(TASK INPUTS Opens)

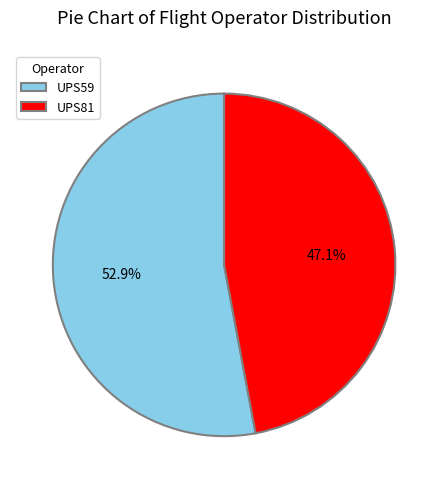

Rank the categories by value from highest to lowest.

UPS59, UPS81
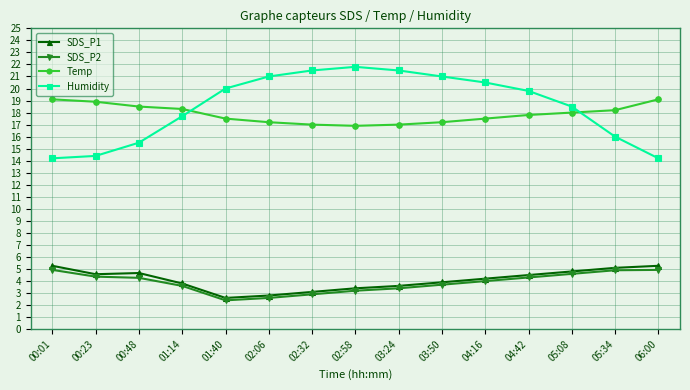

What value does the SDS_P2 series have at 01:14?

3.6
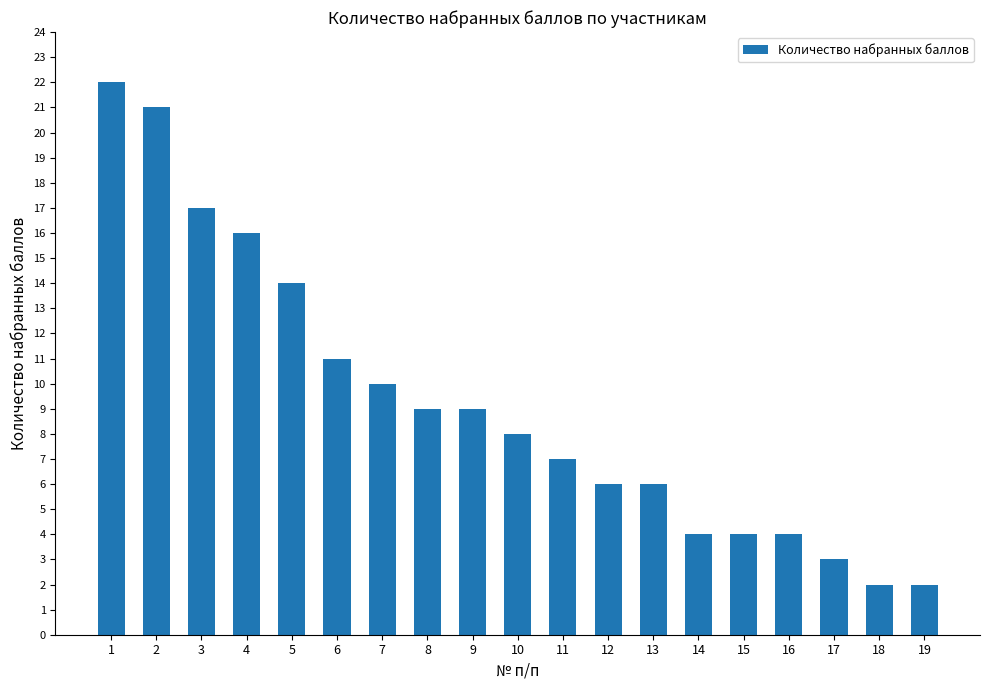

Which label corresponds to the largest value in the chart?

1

(TASK INPUTS Closes)

▶ [ASSIGNMENT]
Copy out all the entries above word for word, leaving out the pictures.

▶ [RESPONSE TO THE EXERCISE]
Rank the categories by value from highest to lowest.

UPS59, UPS81

What value does the SDS_P2 series have at 01:14?

3.6

Which label corresponds to the largest value in the chart?

1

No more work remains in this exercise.